Kazami Shiro lost his normal way of life, his entire family, and the closest things he had to mentors in record time. Kamen Rider V3 remains one of my favorite examples of how dark Kamen Rider series can be.
Kamen Rider BLACK (1987 – 1988)
When terrorist organizations became old hat, Toei brought in a new trope – cults.
Kamen Rider BLACK faced many foes, including the infamous Shadow Moon.
It’s the 1980’s. Life is good, large suit jackets and tight pants are in, and everyone is having a great time. Step-brothers Kotaro and Nobuhiko are celebrating their 19th birthday in style, but the party’s attendance is a bit questionable. They soon realize that there are members of a cult named Gorgom among them, and they are there for more than cake and punch – they are there for fresh 19-year-old blood!
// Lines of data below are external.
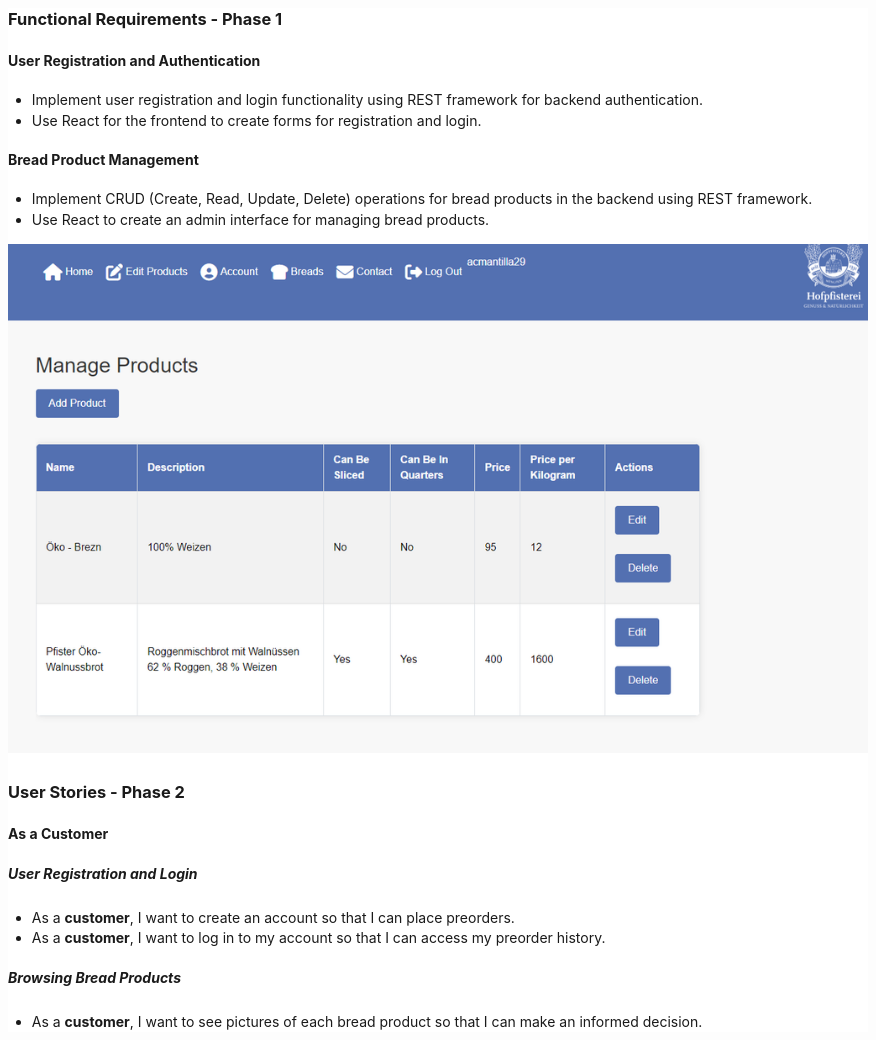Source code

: ### Functional Requirements - Phase 1

#### User Registration and Authentication
- Implement user registration and login functionality using REST framework for backend authentication.
- Use React for the frontend to create forms for registration and login.

#### Bread Product Management
- Implement CRUD (Create, Read, Update, Delete) operations for bread products in the backend using REST framework.
- Use React to create an admin interface for managing bread products.

![AdminBreadList](https://github.com/diegocardenast/pp5-preorder-system/blob/main/assets/images/adminBreadList.png)


### User Stories - Phase 2

#### As a Customer

##### User Registration and Login
- As a **customer**, I want to create an account so that I can place preorders.
- As a **customer**, I want to log in to my account so that I can access my preorder history.

##### Browsing Bread Products
- As a **customer**, I want to see pictures of each bread product so that I can make an informed decision.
The two brothers, born during a solar eclipse, are given to Gorgom as martyrs to be transformed into cyborgs. The expectation was to pit them against one another in battle with the winner becoming the Creation King, their deity.
Eventually, it is revealed that their father, an archaeologist, had agreed to hand over his sons to Gorgom in exchange for financially backing his projects in archaeology. During the final phase of the cyborg surgery, he had a sudden change of heart and defied Gorgom’s orders. Kotaro, his adopted son, was able to interrupt the last and integral brainwashing phase that removes all morality. He then escapes from Gorgom’s clutches, and his father loses his life for assisting him in doing so.
Kotaro assumes his place as Kamen Rider BLACK, but still has to live with the betrayal of his step-father, learning the truth about his real parents, and losing a brother to a demonic cult.
Even early on, Kamen Rider showed themes that are considered touchy by today’s standards. The basic special effects and sometimes laughable fight scenes may take away from that, but when the plots and goals for these villains are looked at for what they are, the series appear much darker.
What are some other plot elements from Showa-era Rider series that were shockingly dark to you?